Since dogs cannot physically hug you, they will mostly lean against you when they want to show you affection. They may also do this when they are anxious or want you to go somewhere or do something. In case the dog is nervous about a new situation or place, leaning against you will still show that they look up to you for protection. Regardless of his reason for acting this way, make sure you give him the assurance and love that he needs.
Bringing things to you
Most people will see it as an invitation to play when a dog brings a ball, toy, or stick. While this could likely be the case, there are times when your dog will want to pass on a different message. The dog can do this to gain your attention, please you or release excess energy. Your canine could bring one of his favorite toys and drop it at your feet, giving it to you as a gift.

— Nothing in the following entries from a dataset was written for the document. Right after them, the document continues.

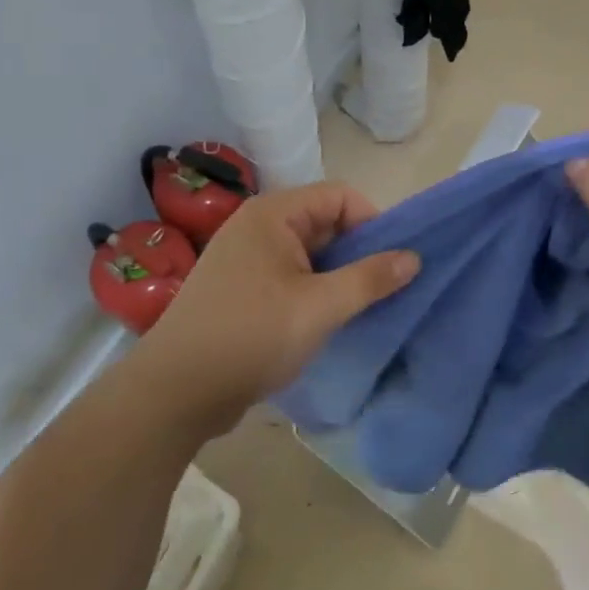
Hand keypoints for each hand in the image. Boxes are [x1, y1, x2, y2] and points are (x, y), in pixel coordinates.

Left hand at [122, 182, 419, 440]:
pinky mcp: (240, 289)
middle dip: (357, 251)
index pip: (339, 196)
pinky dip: (313, 290)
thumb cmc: (251, 336)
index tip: (393, 261)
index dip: (372, 222)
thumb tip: (413, 257)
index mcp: (272, 214)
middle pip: (324, 222)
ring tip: (360, 306)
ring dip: (337, 274)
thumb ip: (370, 279)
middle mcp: (257, 226)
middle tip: (383, 288)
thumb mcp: (320, 307)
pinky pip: (289, 275)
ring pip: (308, 253)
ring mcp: (245, 258)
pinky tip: (326, 320)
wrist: (174, 393)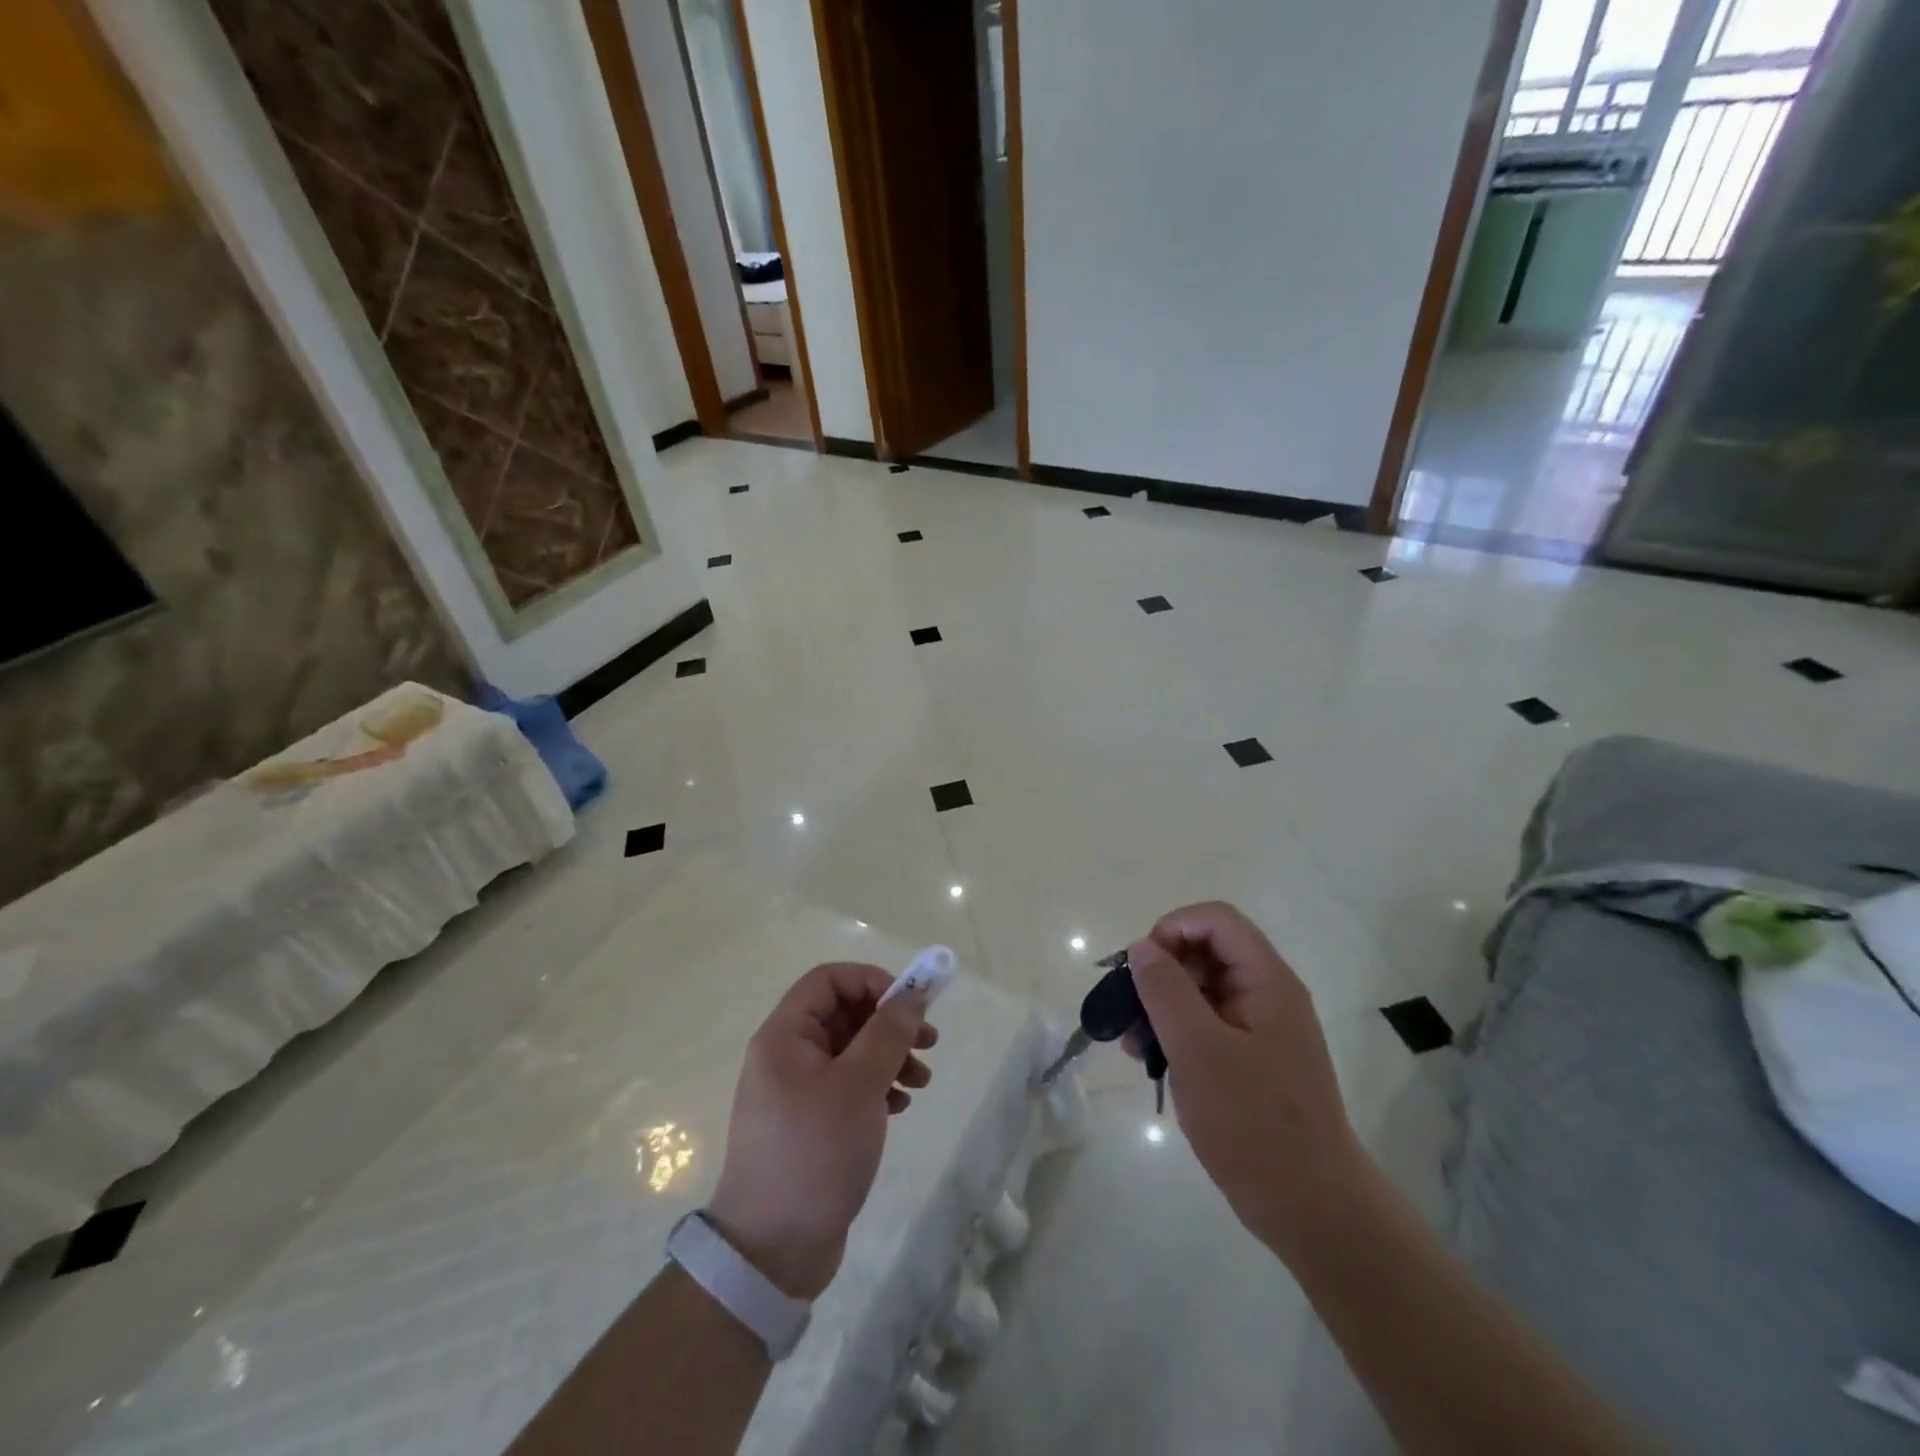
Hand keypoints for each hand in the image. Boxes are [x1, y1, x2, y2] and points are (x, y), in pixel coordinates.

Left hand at [706, 963, 936, 1298]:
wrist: (772, 1251)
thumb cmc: (814, 1152)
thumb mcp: (859, 1084)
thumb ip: (888, 1032)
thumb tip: (913, 994)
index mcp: (784, 1036)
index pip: (828, 980)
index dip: (871, 981)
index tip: (910, 1003)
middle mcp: (786, 1056)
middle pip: (844, 1015)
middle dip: (889, 1024)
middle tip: (929, 1042)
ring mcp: (797, 1092)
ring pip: (851, 1052)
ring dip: (890, 1057)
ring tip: (922, 1080)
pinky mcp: (810, 1124)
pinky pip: (848, 1086)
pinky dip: (877, 1087)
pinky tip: (900, 1107)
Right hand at [1127, 902, 1367, 1259]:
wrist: (1310, 1207)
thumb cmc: (1254, 1122)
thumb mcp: (1198, 1050)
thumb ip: (1166, 990)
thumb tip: (1142, 948)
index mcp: (1267, 981)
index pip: (1216, 920)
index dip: (1173, 928)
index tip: (1142, 967)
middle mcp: (1267, 994)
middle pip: (1206, 951)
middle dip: (1161, 971)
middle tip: (1129, 1008)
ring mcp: (1259, 1028)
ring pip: (1201, 989)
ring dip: (1161, 1005)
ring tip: (1132, 1043)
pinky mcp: (1250, 1058)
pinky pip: (1206, 1024)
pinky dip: (1175, 1032)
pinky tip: (1150, 1060)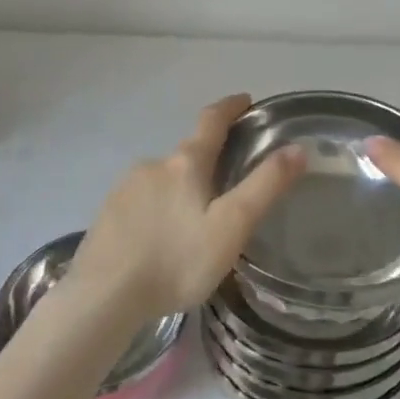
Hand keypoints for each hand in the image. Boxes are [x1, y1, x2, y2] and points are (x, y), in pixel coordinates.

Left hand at [71, 94, 305, 322]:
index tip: (245, 100)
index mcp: (186, 164)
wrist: (102, 298)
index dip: (230, 107)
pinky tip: (160, 241)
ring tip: (194, 224)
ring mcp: (124, 189)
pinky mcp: (106, 215)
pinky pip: (141, 203)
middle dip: (208, 162)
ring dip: (180, 190)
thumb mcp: (231, 226)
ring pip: (163, 181)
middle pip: (187, 154)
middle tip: (227, 187)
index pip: (211, 121)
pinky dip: (157, 212)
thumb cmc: (175, 260)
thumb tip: (296, 147)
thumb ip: (265, 186)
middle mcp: (153, 165)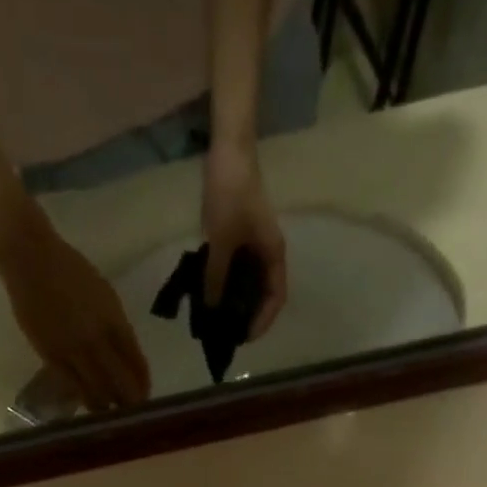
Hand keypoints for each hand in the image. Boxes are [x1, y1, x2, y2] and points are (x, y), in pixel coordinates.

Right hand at [0, 218, 150, 411]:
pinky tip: (88, 403)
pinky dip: (83, 398)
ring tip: (111, 413)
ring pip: (96, 392)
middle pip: (120, 385)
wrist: (30, 259)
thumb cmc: (71, 272)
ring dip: (106, 406)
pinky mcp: (50, 357)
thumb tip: (126, 358)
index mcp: (114, 321)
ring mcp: (72, 350)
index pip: (137, 364)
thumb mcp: (105, 296)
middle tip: (132, 414)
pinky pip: (72, 387)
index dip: (143, 384)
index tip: (145, 396)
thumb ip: (117, 327)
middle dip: (129, 403)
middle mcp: (96, 340)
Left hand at [202, 144, 287, 339]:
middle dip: (248, 315)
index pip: (276, 298)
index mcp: (273, 254)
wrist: (228, 149)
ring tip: (218, 317)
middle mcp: (269, 253)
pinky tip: (213, 292)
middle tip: (227, 332)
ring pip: (251, 282)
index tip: (244, 337)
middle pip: (264, 293)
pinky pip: (240, 269)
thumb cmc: (231, 195)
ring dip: (238, 301)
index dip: (262, 321)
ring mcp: (257, 244)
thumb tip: (211, 310)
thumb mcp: (221, 242)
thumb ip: (216, 278)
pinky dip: (230, 284)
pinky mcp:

This is their way of showing affection by sharing what they love with you.
The best way to determine what silent message your canine companion is trying to communicate would be to look at the timing. If they bring you a toy just after playtime, there is a good chance that they are showing affection. However, if it is almost time to play and your dog comes holding their favorite toy in their mouth, your pooch is asking you to play.
There are certain gestures and signs that a good number of dog owners see from time to time. The play bow is a critical part of social interaction between the canines and their human friends. When your dog faces you and goes into a bow with their front legs on the ground and butt in the air, they are reminding you that it is playtime and inviting you to play. It is also their way of letting you know that whatever they are doing is fun and games.
If you are available and ready to engage in play, you should try to play bowing at him in return. This will make your dog’s day as they will be happy that you understand the message and are trying to speak their language. A friendly play bow will set the stage for exciting play and bonding time.
Although all breeds will use these forms of communication, you should remember that every dog is unique. You will have to understand your dog’s unique personality and the gestures he uses to communicate with you. This will make it easy for your pet to pass on a message and allow you to meet your dog’s needs.